There are over 315 million people in the United States, living in millions of houses and condos and apartments in over 19,000 incorporated municipalities. That is an absolutely eye-crossing amount of data. Luckily, here in the 21st century we have computers, which can easily store that wealth of data, in big databases that are easy to buy, sell, and rent access to. And that’s the other half of the problem.
If you’re creating an in-house database of “addresses we can serve,” the easiest thing to do is to get a list of all the addresses inside a certain set of ZIP codes, or inside the boundaries of a certain city or county, and just import it.
When you are required to serve any address within the entire boundaries of a municipality, the list of “addresses we can serve” and “addresses inside this ZIP code” will be a Venn diagram with 100% overlap — a big ol’ circle.
But when you have the option to serve any address within the boundaries of a municipality, and you’ve reached most but not all of them, that Venn diagram suddenly reverts to being two distinct circles again. Some residents are going to end up caught on the wrong side… and nobody will realize it until someone on that fringe calls in for service, is told they can get it, and discovers they can’t.

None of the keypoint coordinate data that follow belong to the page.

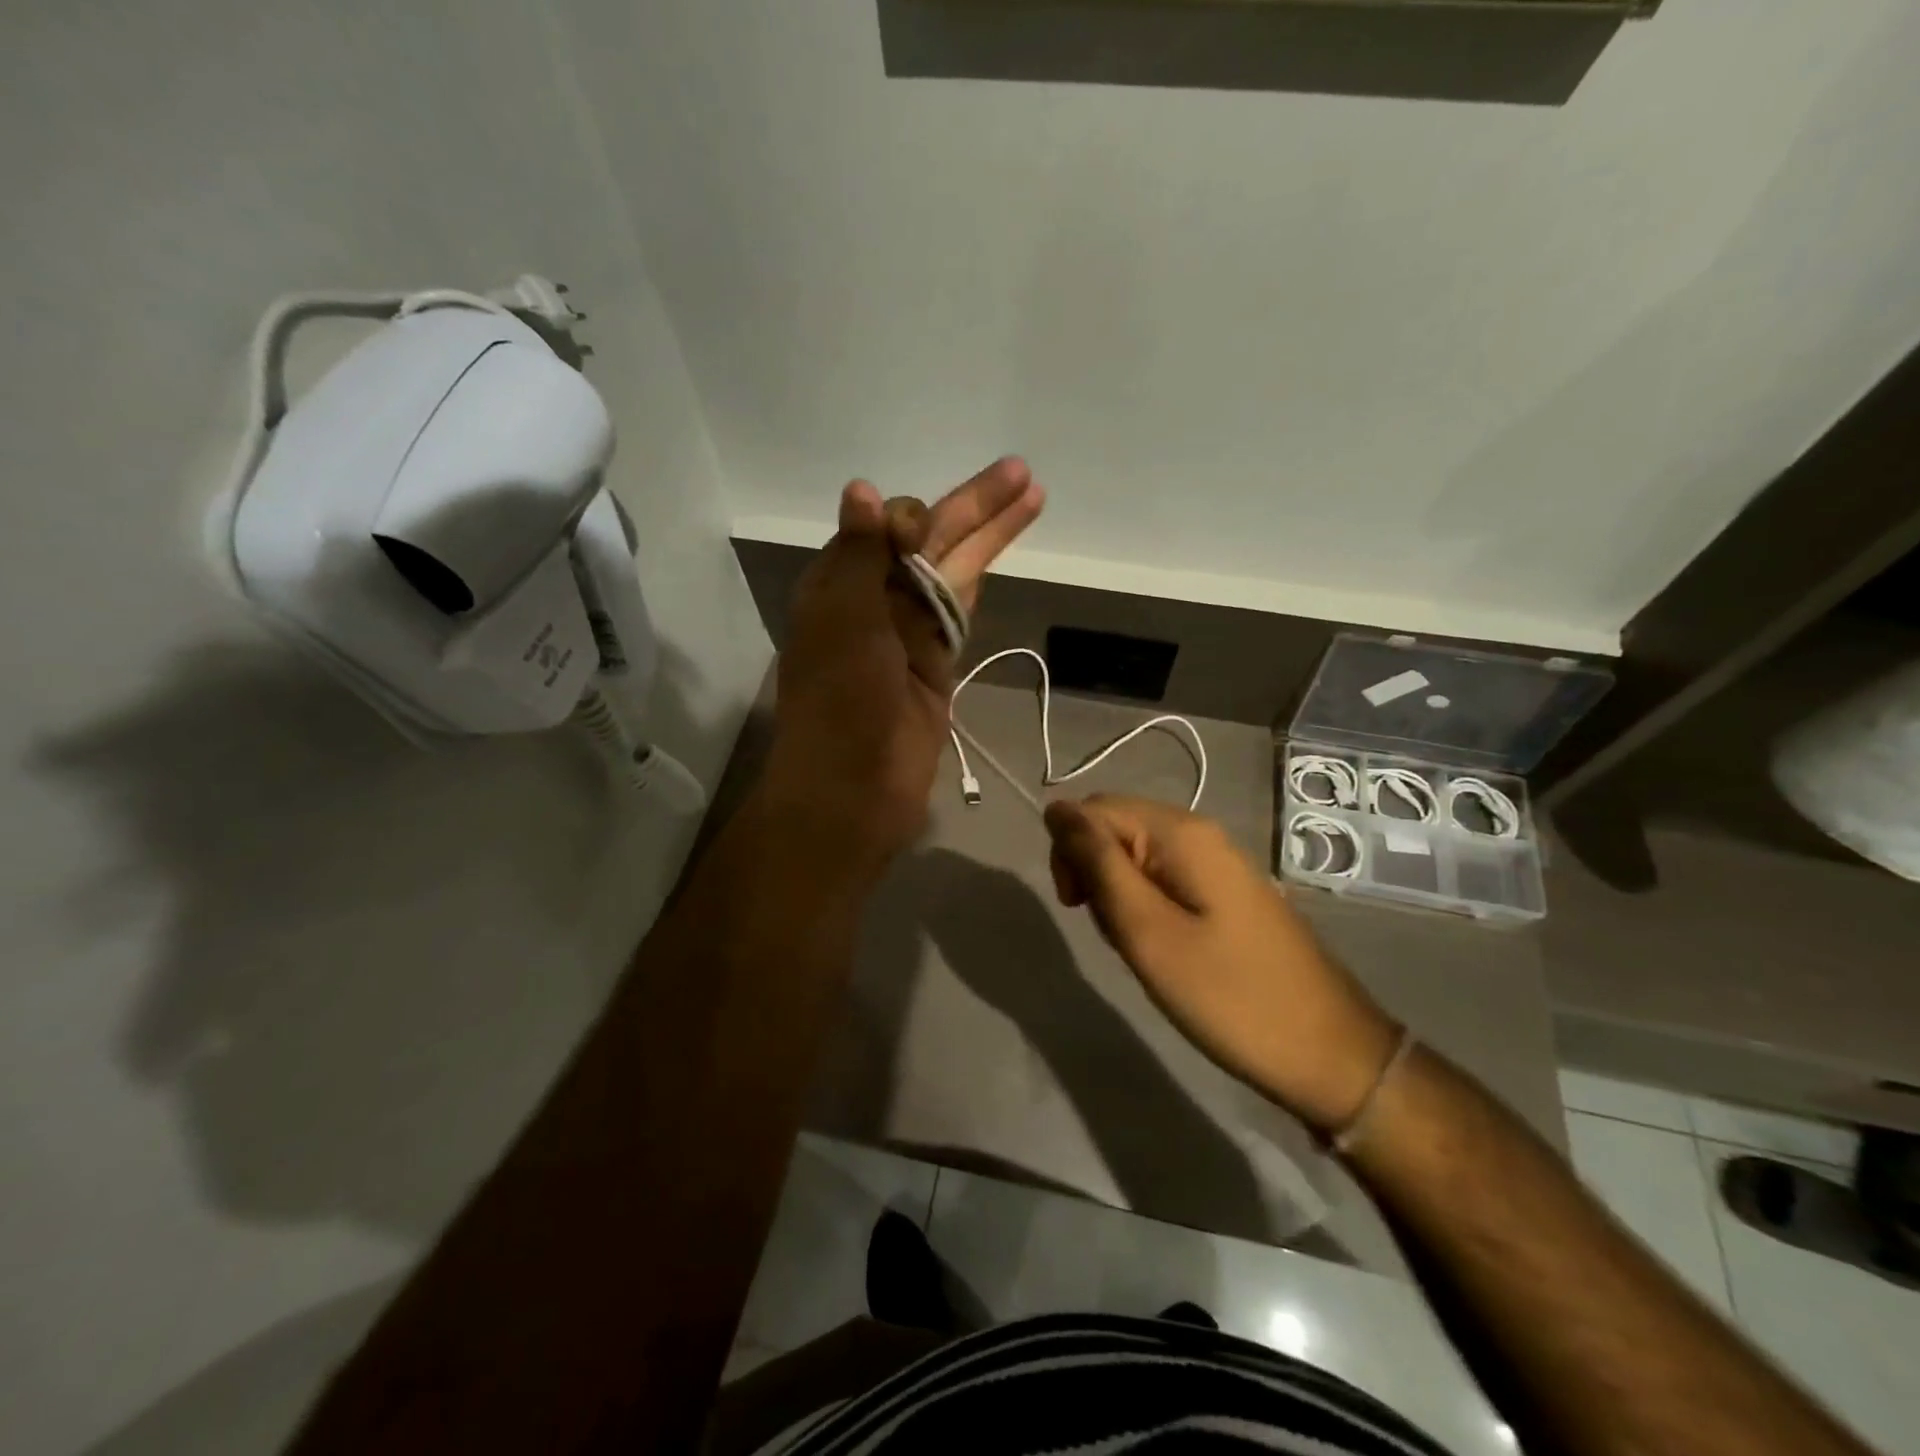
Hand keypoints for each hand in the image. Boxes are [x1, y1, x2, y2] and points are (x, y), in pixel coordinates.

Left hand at [767, 458, 1043, 862]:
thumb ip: (861, 555)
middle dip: (973, 507)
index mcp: (837, 585)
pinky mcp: (935, 664)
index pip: (882, 529)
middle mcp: (872, 602)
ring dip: (988, 537)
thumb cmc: (840, 702)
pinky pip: (958, 611)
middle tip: (1021, 472)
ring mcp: (907, 634)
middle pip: (929, 543)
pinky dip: (979, 581)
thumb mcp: (844, 620)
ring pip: (952, 573)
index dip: (911, 519)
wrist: (854, 790)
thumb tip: (863, 490)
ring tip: (1031, 496)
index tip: (920, 533)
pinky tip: (998, 551)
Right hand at [1043, 794, 1399, 1133]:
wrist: (1329, 1053)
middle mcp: (1199, 833)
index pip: (1093, 809)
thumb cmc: (1228, 996)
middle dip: (1094, 873)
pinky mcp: (1225, 891)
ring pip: (1135, 856)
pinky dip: (1146, 907)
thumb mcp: (1147, 931)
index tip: (1078, 908)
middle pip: (1114, 827)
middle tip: (1114, 934)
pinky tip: (1162, 947)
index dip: (1070, 852)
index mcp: (1180, 833)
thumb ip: (1097, 864)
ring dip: (1118, 896)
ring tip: (1140, 947)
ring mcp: (1216, 862)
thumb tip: (1055, 809)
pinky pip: (1164, 878)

That’s what makes the problem such a challenge for consumers. You can get a super detailed map of franchised territories from the state of California, but you can’t get a guarantee that living in one of those shaded areas will actually get you the service nominally provided.
But there are ways to find out, at least, if you’re likely to be subject to that problem.
Because all of these agreements vary widely from place to place, it’s really important to hone in on the specific rules in the place where you live or plan to move.
Many, but not all, now grant state-level cable franchises. Your state may be on this list. You can also try searching for [state] cable franchise authority and [state] public utility commission to get to the relevant administrative site.
Once there, search for cable, video, or telecommunications regulations, or search the site for the term “franchise.” If they issue state-level franchises, you’ll find breadcrumbs — and you’ll know that it’s almost certain that the ISP you’re wondering about, in the neighborhood you’re wondering about, doesn’t have to serve 100% of addresses in its service area.
Municipalities’ web presence varies in its usefulness. Some are great, and some are awful — but there’s no way to know without looking. So if your state delegates cable franchising authority to the municipalities, you’ll want to hit Google with [county] cable franchise agreement and [city or town] cable franchise agreement too.
If you can’t access a copy of existing local franchise agreements online, call the town or city administrators and ask humans how to get one. And when you’ve got your hands on one, you want to look for clauses about “area served” or “service area boundaries.” That’s where you’ll find out if the ISP is required to bring service to your address or not.
Many franchise agreements contain very specific wording about number of feet from a trunk line a company has to wire, or whether there’s an out for multi-unit buildings or dwellings in insufficiently dense neighborhoods. If you’re thinking of buying a house set back from the road, measure that drive! And do some quick math, if you can, on how many neighbors you have per square mile.
It stinks that companies can’t or won’t always give you truthful and correct answers when you call and ask them. But if you have any doubts, you can at least try to make regulation, as dense as it is, work for you.